Their thing is lighting, like in the eye-catching 3-foot-wide Italian baskets or a carnival marquee lamp from Amsterdam. Lighting that’s ideal for restaurant theater—”the kind that makes people want to enjoy another cocktail and feel like it looks good”—tends to be dim, making it less ideal for selfies and food photos. Do people occasionally ask staff to turn on the lights? Of course. But Towill is adamant about keeping the fantasy going. “We keep the lights up to a pretty good level,” he laughs wryly.
Towill isn’t all that comfortable with the Instagram moniker, either, with an uneasiness reminiscent of an indie band refusing to sell out. The difference between these types of restaurants, Tafazoli points out, is authenticity. This is the art form of it, not a trick.
“There’s definitely a new genre of restaurant that actually plays with Instagram-worthy moments,” he says. “They could have a mural on the wall or a neon sign with a quip that says ‘You do it.’ It is complacency. You can identify it; It is too easy”.
Some design statements reflect your restaurant’s raison d’être. The mural on the wall of San Francisco’s trendy Besharam Indian restaurant isn’t just a photo op. The Indian woman with her maang tikka jewelry, cocktail glass, and visible cleavage provides something of a daily reminder for chef-owner Heena Patel.
“It’s a guideline for me to say to myself: Are you pushing that envelope as a chef? Are you ‘besharam’ enough?” Patell says.
Besharam, which translates to shameless in Urdu, is often used as denigrating or derogatory slang in India. For Patel, born in Gujarat to parents who wanted a son, reclaiming her term for herself began as a way to celebrate her very existence in a culture of immense social pressure to be good. Patel felt like an outsider after getting married and moving to the US, and even more so when she started cooking professionally later than most of her young male counterparts. The term took on more meaning for her and became a way to free herself from the limitations it represents. She named her first solo restaurant when she opened it at age 53 in 2019.
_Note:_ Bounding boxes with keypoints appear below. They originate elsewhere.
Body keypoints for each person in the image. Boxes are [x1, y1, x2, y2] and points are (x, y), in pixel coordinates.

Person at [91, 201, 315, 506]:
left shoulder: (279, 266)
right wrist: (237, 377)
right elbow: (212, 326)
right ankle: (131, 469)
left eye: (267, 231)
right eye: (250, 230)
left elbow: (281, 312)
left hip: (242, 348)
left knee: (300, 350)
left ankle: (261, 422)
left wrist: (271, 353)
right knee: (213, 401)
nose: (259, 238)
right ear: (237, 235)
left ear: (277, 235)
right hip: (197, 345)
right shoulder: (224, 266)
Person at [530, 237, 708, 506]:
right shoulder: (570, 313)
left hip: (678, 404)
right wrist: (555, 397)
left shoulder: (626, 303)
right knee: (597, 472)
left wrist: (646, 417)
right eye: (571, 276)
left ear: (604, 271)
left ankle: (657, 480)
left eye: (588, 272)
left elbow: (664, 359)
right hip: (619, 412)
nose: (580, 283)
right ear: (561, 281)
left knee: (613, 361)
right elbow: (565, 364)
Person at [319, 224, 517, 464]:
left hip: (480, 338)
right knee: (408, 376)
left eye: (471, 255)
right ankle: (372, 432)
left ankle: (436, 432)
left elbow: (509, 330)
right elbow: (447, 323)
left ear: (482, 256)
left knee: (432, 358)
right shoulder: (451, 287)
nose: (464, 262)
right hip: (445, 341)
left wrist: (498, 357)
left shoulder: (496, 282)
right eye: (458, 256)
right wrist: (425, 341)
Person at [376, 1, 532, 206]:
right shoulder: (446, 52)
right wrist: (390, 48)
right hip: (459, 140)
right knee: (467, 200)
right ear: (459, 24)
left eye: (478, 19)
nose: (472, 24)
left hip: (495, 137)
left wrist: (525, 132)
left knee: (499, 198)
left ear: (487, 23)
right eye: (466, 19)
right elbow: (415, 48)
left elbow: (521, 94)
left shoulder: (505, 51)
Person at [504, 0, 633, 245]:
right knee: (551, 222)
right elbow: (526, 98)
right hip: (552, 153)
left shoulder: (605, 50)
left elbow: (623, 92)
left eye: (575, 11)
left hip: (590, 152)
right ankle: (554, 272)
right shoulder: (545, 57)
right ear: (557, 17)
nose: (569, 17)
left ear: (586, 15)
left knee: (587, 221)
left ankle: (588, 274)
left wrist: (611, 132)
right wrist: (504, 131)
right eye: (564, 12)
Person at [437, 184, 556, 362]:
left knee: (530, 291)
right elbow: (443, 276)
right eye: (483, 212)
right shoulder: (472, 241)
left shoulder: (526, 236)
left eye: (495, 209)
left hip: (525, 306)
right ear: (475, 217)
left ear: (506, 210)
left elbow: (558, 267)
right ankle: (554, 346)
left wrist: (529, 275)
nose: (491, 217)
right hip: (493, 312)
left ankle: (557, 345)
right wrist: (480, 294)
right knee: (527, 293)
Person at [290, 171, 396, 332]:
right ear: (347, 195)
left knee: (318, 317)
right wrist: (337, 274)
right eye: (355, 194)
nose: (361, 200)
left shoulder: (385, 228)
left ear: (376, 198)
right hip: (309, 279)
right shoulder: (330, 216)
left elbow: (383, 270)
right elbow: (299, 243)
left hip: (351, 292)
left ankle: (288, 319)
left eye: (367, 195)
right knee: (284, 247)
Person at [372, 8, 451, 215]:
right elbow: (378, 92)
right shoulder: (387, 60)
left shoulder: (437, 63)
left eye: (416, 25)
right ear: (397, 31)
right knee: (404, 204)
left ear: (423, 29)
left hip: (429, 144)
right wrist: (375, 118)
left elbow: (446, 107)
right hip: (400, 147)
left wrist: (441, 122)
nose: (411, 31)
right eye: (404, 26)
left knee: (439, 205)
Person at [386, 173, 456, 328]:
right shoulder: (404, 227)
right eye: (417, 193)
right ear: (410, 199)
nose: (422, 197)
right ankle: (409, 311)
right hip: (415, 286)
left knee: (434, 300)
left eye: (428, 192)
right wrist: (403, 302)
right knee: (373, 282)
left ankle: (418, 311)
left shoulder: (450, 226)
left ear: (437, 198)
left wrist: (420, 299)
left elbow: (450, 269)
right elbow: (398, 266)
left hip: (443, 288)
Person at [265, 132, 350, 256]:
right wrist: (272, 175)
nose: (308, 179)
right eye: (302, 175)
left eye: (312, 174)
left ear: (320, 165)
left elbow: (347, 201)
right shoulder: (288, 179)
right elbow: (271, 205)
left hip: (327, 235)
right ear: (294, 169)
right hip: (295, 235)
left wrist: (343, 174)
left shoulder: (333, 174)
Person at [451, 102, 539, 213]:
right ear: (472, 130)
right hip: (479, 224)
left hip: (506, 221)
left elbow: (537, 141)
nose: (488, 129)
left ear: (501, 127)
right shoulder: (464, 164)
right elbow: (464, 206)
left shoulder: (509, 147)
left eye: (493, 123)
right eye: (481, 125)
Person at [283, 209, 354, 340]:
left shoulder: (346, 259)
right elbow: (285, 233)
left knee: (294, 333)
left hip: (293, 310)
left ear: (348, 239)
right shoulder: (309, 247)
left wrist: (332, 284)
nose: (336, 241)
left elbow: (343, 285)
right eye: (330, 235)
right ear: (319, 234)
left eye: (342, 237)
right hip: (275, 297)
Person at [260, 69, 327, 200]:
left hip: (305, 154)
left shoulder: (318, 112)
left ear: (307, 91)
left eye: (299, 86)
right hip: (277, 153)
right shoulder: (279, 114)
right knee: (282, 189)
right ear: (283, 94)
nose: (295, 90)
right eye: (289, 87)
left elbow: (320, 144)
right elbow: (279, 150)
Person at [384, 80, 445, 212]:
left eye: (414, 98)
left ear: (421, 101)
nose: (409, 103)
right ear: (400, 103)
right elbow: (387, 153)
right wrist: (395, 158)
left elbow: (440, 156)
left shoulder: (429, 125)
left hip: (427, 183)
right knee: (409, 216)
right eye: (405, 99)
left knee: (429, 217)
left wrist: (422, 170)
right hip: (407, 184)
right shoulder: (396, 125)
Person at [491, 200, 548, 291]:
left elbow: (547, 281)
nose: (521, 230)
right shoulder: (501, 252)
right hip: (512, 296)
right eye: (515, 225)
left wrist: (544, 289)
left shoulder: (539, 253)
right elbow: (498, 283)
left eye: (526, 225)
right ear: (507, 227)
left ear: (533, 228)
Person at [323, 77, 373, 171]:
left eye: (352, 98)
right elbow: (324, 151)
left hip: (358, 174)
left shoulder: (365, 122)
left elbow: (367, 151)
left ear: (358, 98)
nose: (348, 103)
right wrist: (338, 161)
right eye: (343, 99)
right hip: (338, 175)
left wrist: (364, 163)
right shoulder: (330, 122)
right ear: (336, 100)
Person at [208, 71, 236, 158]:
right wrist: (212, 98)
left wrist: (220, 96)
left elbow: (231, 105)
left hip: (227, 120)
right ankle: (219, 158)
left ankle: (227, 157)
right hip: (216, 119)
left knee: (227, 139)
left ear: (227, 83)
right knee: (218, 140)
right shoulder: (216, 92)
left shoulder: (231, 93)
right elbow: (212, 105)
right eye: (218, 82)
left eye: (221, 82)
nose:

“It’s something I want to wear like a medal on my chest,” he says of the name. “That word shaped who I am. It made me more resilient, stronger. I want to emphasize that, even though I know it can be Instagram-friendly.”
After all, there is power in amplifying this type of message. Patel is about connecting with the next generation, especially in the ways they express themselves: fast, modern, loud and colorful, even as they struggle with the same loneliness and self-doubt of their ancestors. “I met so many different generations who said, ‘I’ve been called besharam or other similar words,'” he says. “So let’s have a conversation. Those words used to bring you down, let’s use them as strength.”
He is now working on a bathroom mural that will consist of a collage of stylized derogatory terms like kutri (comparing a girl to a dog) and nalayak (no manners) framing the viewer. Perhaps you will find one that has been used against you personally; perhaps they gravitate toward one that reflects their own insecurities. Most of all, Patel hopes they feel seen when they take that bathroom selfie.
Because isn’t a sense of belonging all we really want in the end? In fact, part of the teenage Tafazoli—brooding and unpopular, blasting punk rock and religiously reading Dave Eggers—was there as he set out to create a series of spectacular restaurants and bars at age 30. His younger self was probably the one who advised him to hide “subculture Easter eggs” in the design, like the laser-launched Wu-Tang Clan “W” on the drainboards in the Born & Raised bar.
“Great art creates a sense of community; it can fracture reality in a way that puts words to things that we normal people feel but can’t necessarily say,” he says. “A byproduct in this age of creating engaging environments that connect with people is that they become backgrounds for their Instagrams.”